Machine-Gun Kelly (1958)
Directed by Roger Corman, starring Charles Bronson and Susan Cabot
Kelly is a tough talking bank robber who is dominated by his wife. He attracts the attention of the FBI when his gang kidnaps a little girl and her nurse.


Dillinger (1973)
Directed by John Milius, starring Warren Oates and Ben Johnson
Following the death of several FBI agents during the Kansas City Massacre, FBI agent Melvin Purvis vows to capture or kill a number of famous outlaws including Machine Gun Kelly, Pretty Boy Floyd, Baby Face Nelson, and John Dillinger.
(please click here to read the review)

Further Reading:

Public Enemies: America’s Greatest Crime Wave and the Birth of the FBI, 1933-34. Bryan Burrough, New York: The Penguin Press, 2004.
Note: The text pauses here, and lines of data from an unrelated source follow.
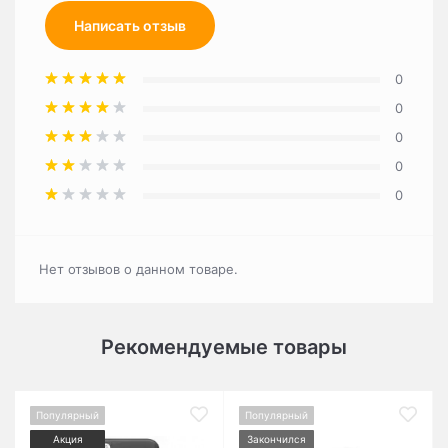
Написать отзыв
0
0
0
0
0
Нет отзывов о данном товаре.
Рекомендуемые товары
Популярный
Популярный
Акция
Закончился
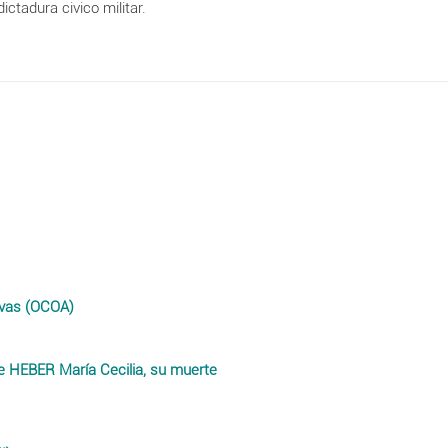
ctadura civico militar.
ivas (OCOA)
e HEBER María Cecilia, su muerte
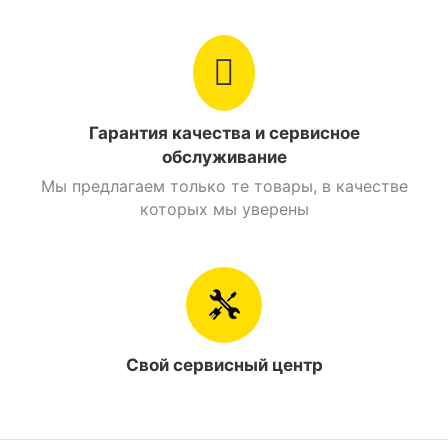
Стояночный тормоз
Есть
Найти похожие
Гарантия качества и сервисное
Мотоциклы 200 см. куб. Дорожный
обслуживание
Мотоциклы 200 см. куб. SkyBike
Мы предлагаем только те товары, в качестве
Мотоциклы Дорожный SkyBike
которых мы уверены
Свой сервисный центр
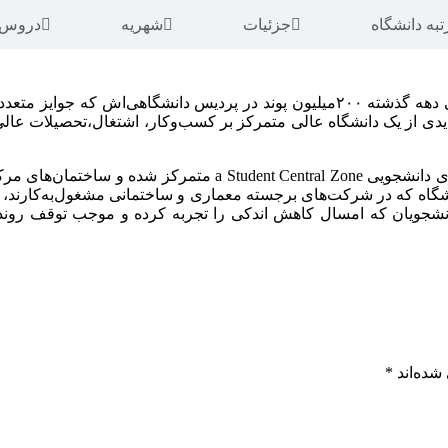
تبه دانشگاه
جزئیات
شهریه
دروس ا
انشگاه که در شرکت‌های برجسته معماری و ساختمانی مشغول‌به‌کارند، د
شده‌اند
*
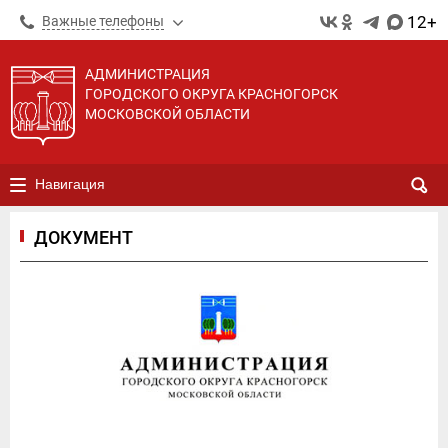
12+
Важные телефоны
АДМИНИСТРАЦИЯ
ГОРОДСКОГО ОКРУГА КРАСНОГОРСК
МОСКОВСКОЙ ОБЛАСТИ
Навигация
ДОКУМЕНТ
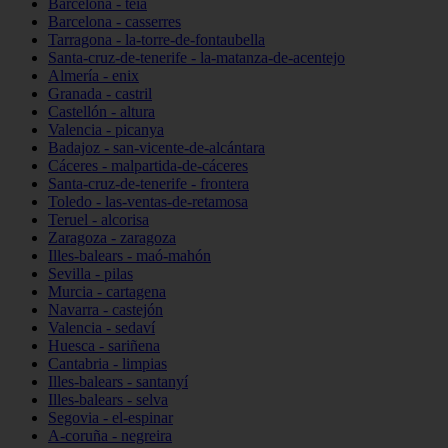
Barcelona - teià
Barcelona - casserres
Tarragona - la-torre-de-fontaubella
Santa-cruz-de-tenerife - la-matanza-de-acentejo
Almería - enix
Granada - castril
Castellón - altura
Valencia - picanya
Badajoz - san-vicente-de-alcántara
Cáceres - malpartida-de-cáceres
Santa-cruz-de-tenerife - frontera
Toledo - las-ventas-de-retamosa
Teruel - alcorisa
Zaragoza - zaragoza
Illes-balears - maó-mahón
Sevilla - pilas
Murcia - cartagena
Navarra - castejón
Valencia - sedaví
Huesca - sariñena
Cantabria - limpias
Illes-balears - santanyí
Illes-balears - selva
Segovia - el-espinar
A-coruña - negreira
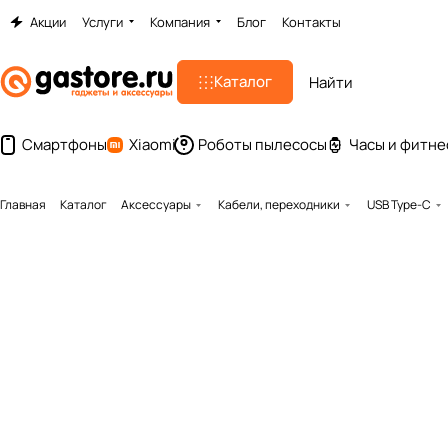
Акции
Услуги
Компания
Блог
Контакты
Каталог
Смартфоны
Xiaomi
Роботы пылесосы
Часы и фитне
Главная
Каталог
Аксессуары
Кабели, переходники
USB Type-C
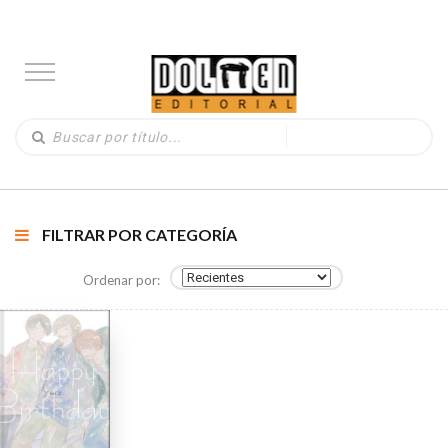
FILTRAR POR CATEGORÍA
Ordenar por:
The author grew up listening to stories about Bonnie and Clyde, and decided to write the book because there was no single history of that period, partially because the FBI files had only been released in the late 1980s. His access to previously sealed FBI files means that the story is as much about the evolution of the FBI as it is about the gangsters themselves. It is a superb, one-stop look at that brief period where outlaws seemed to roam free. Ignoring the easy approach of dividing the book into several sections that focus on individual gangs, the story is told in chronological order, which might appear confusing to some readers but serves to show how interrelated the events were. Most of the gangs knew each other and their paths crossed more frequently than I would have thought, which may help to explain why the FBI was so confused in the beginning. Burrough’s attention to detail is impressive, he shows what happened to the main FBI agents, the surviving outlaws who ended up in prison, and their various girlfriends and accomplices. What is odd is that once the War on Crime was over, no one really talked about it. The agents rarely told their families, while the families of the outlaws often preferred to move forward and leave their tainted past behind them.